The Wicked Audio Enix are Bluetooth-enabled, over the ears style headphones that feature both wireless and wired functionality.
- Driver: 40mm Neodymium
- Sensitivity: 103 dB
- Frequency: 20-20,000Hz
- Impedance: 32 Ohms
- Cord Length: 4ft
What’s in the box?
- Enix Wireless Bluetooth Fullsize Headphone
- Instruction Booklet
- Micro USB to USB Charging Cord
- Aux Cord
Design and Features
At first glance, Wicked Audio’s Enix headphones are about as unassuming as you can get for a pair of over-the-ear type headphones. They don’t go crazy in the looks department, but sometimes that’s a good thing. Flashy cans like those expensive Beats headphones scream style but are also an easy target for theft. These headphones would fit right in with the design aesthetic of Amazon Basics. But in a good way.
The Enix headphones sport a dual Bluetooth/wired input that I don’t believe I’ve seen on a pair of headphones. Essentially, you can use them with any Bluetooth-enabled device or any device that has a headphone jack. I will say it’s a nice touch to see that sort of compatibility with older devices.
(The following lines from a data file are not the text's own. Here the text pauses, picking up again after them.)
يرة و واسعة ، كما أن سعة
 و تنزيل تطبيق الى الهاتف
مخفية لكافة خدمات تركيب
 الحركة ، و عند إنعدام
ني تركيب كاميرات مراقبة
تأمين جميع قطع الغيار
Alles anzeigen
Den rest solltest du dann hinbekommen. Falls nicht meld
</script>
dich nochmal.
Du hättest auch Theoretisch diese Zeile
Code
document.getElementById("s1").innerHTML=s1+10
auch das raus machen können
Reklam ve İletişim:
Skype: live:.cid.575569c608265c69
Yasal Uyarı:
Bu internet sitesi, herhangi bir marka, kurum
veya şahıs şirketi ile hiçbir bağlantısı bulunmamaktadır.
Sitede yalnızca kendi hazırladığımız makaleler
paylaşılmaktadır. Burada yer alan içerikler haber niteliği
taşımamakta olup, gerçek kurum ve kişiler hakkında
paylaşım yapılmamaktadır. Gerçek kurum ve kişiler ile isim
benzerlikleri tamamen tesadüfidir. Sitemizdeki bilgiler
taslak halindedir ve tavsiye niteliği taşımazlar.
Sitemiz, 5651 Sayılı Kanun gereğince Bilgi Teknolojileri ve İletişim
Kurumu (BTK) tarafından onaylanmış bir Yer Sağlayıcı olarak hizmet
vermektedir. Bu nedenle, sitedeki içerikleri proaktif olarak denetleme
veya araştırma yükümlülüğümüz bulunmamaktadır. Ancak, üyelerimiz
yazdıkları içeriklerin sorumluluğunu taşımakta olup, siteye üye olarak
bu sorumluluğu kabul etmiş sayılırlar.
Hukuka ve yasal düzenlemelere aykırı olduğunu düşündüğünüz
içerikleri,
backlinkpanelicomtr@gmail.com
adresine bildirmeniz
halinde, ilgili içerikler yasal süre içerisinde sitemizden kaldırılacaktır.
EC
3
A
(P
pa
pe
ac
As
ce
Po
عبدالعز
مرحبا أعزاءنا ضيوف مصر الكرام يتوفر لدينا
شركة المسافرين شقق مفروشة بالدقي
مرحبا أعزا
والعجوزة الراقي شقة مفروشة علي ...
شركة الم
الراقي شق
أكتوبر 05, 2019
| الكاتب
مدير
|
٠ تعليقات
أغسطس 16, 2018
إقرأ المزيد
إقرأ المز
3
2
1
Heck, even the Nintendo Switch doesn’t have Bluetooth headphone support, so I wish more wireless headsets had this option.
- Wireless Bluetooth
- Listen up to 32ft away from your device
- Mic and Track control right on the headphone
- Wide range, high fidelity, and enhanced bass
- 8-9 Hour Battery Life
- Rechargeable batteries with included charging cable
- Security with Wicked Audio’s Triple Battery Protection
- Triple Battery Protection (follow that link to see what they mean)
- Collapsible, folds flat
I like how compact these headphones are, and they fold up to a decent portable size. The earphones themselves aren’t too clunky or heavy (actually they’re deceivingly lightweight, more on that later) but still deliver a pretty good amount of volume and bass.
There are a couple of control buttons on one side, play/pause/answer, and a slightly confusing volume/forward/back rocker. You have to hold down the volume button in order to raise or lower the volume, and a quick press skips or restarts the track. Most other headphone controls I’ve come across work the opposite, but that’s a minor complaint.
The headphones paired very quickly with my phone, and they connect almost instantly.
However, I’m afraid those are about the only positive things I could say about this particular headset.
They feel absolutely cheap. The plastic they used seems brittle and a little too lightweight. Every corner on the extensions and pivot points is viciously sharp. The vinyl material used on the ear pads is extremely squeaky … every movement makes a little frrrp sound directly into your ear canal. And that material felt instantly hot against my skin.
The fit of the headband was tight enough, but in the wrong places. It felt as if the tension was against my temples instead of spread out evenly against my ears, and left an uncomfortable looseness at the bottom near my earlobes. Maybe my head’s just oddly shaped.
I accidentally pinched one of the ear pads when I was opening them from a folded state and it came halfway off! I was able to somehow finagle it back on, but not before I snapped a picture of the inside. That explains a lot about the sound, honestly.
The headphones had a punchy bass, but the mids and treble were virtually nonexistent, sort of like listening to your upstairs neighbor’s music through the ceiling, or if you’d cover a speaker with a blanket. The detail and crispness is completely muddied.
Overall, I had a really hard time with these headphones, in both wearing them and listening to them for more than 30 minutes at a time.
What I like
- can be used with a wired or wireless connection
- fairly loud and bassy
What needs to be improved
- very lacking and muddy sound on the highs and mids
- cheap materials
- fit doesn’t feel very good
Not knowing how the company’s other products rate, it would feel like a cheap shot to liken these headphones to their Wicked namesake. But these were honestly the most underwhelming set of cans I’ve ever used, especially for the asking price.
Where to buy: The Wicked Audio Enix headphones can be purchased online their website or from Amazon, but not necessarily should be.